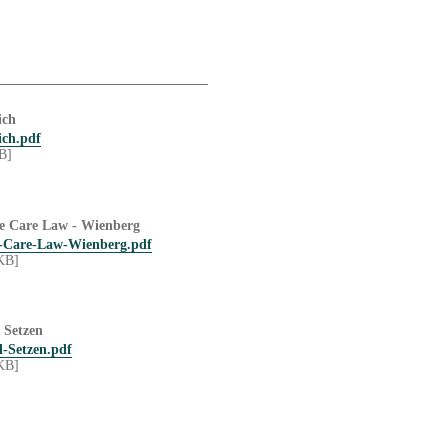
ich
ich.pdf
B]
se Care Law - Wienberg
e-Care-Law-Wienberg.pdf
KB]
 Setzen
l-Setzen.pdf
KB]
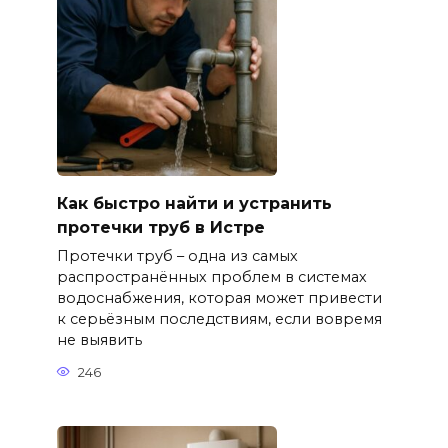
Как быстро найти и устранить
протечки труб в Истре
Протечки труб – одна из самых
распространённых проблем в системах
водоснабжения, которая может привести
к серьёзным последствиям, если вовремя
не выявить
246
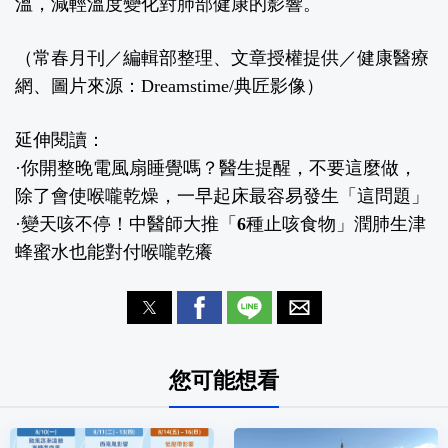
溫，減輕溫度變化對肺部健康的影響。
（常春月刊／編輯部整理、文章授權提供／健康醫療
網、圖片來源：Dreamstime/典匠影像）
延伸閱讀：
·
你開整晚電風扇睡覺嗎？醫生提醒，不要這麼做，
除了會使喉嚨乾燥，一早起床最容易發生「這問題」
·
變天咳不停！中醫師大推「6種止咳食物」潤肺生津
蜂蜜水也能對付喉嚨乾癢
您可能想看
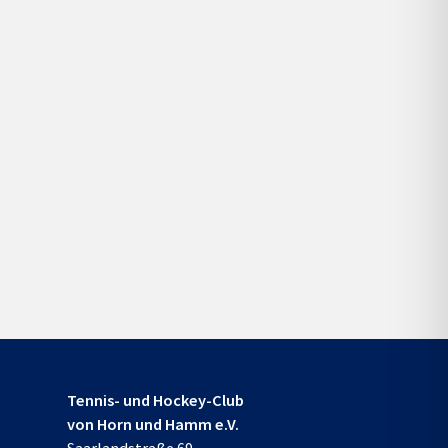
Tennis- und Hockey-Club
von Horn und Hamm e.V.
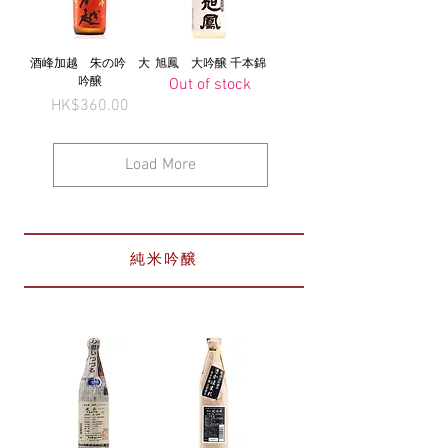
酒峰加越 朱の吟 大
旭鳳 大吟醸 千本錦
吟醸
Out of stock
Price
HK$360.00
Load More
純米吟醸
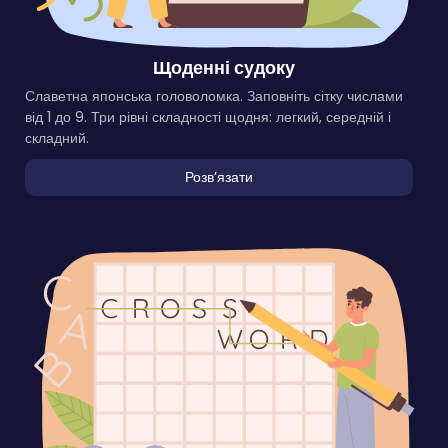
Щоденні судоку
Славетна японська головоломка. Заповніть сітку числами
від 1 до 9. Три рівні складності щодня: легкий, середній і
складний.
Розвʼязати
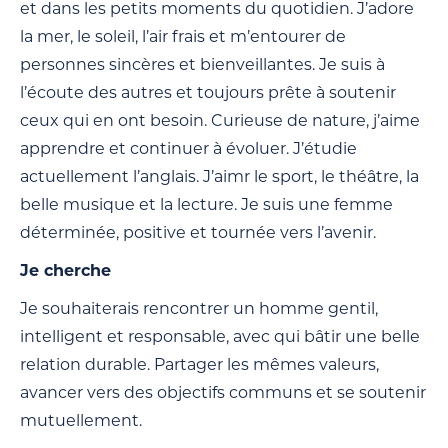
et dans les petits moments du quotidien. J’adore
la mer, le soleil, l’air frais et m’entourer de
personnes sincères et bienveillantes. Je suis à
l’écoute des autres et toujours prête à soutenir
ceux qui en ont besoin. Curieuse de nature, j’aime
apprendre et continuer à évoluer. J’étudie
actuellement l’anglais. J’aimr le sport, le théâtre, la
belle musique et la lecture. Je suis une femme
déterminée, positive et tournée vers l’avenir.
Je cherche
Je souhaiterais rencontrer un homme gentil,
intelligent et responsable, avec qui bâtir une belle
relation durable. Partager les mêmes valeurs,
avancer vers des objectifs communs et se soutenir
mutuellement.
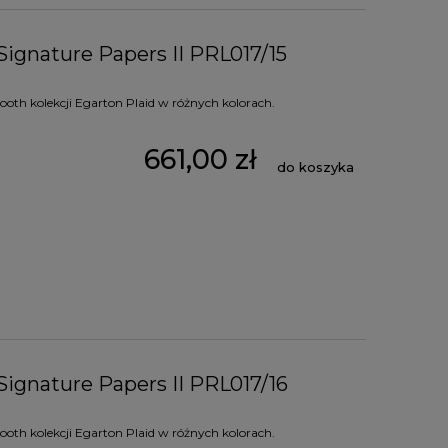
Signature Papers II PRL017/15
oth kolekcji Egarton Plaid w różnych kolorach.
661,00 zł
do koszyka
Signature Papers II PRL017/16
oth kolekcji Egarton Plaid w różnych kolorach.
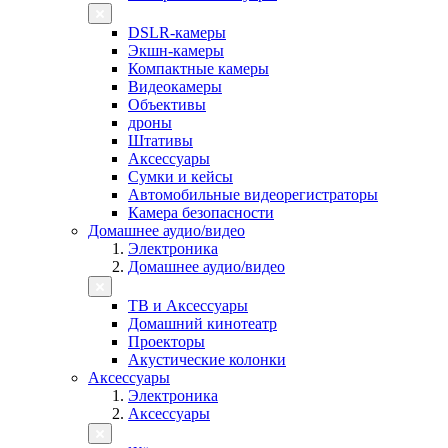
DSLR-камеры
Экшн-камеры
Компактные камеры
Видеокамеры
Объективы
дроны
Штативы
Аксессуары
Сумки и кейсы
Автомобильные видеорегистраторы
Камера безопасности
Домашнее аудио/видео
Электроника
Домашнее аудио/видео
ТВ и Аксессуары
Домашний кинотеатр
Проекторы
Акустические колонки
Аксессуары
Электроника
Аксессуары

· · ·

EXERCISE DESCRIPTION:
Exactly the lines from the one containing "Автомобильные видеорегистраторы" through the end of the listing should be reproduced, both ends included and nothing more.

SOLUTION TO THE PROBLEM:
Автомобильные видеорегистраторы
Камера безопасности
Домашнее аудио/видео
Электроника
Домашнее аудио/видео
ТВ и Аксессуары
Домашний кинотеатр
Проекторы
Акустические колонки
Аксессуары
Электроника
Аксессуары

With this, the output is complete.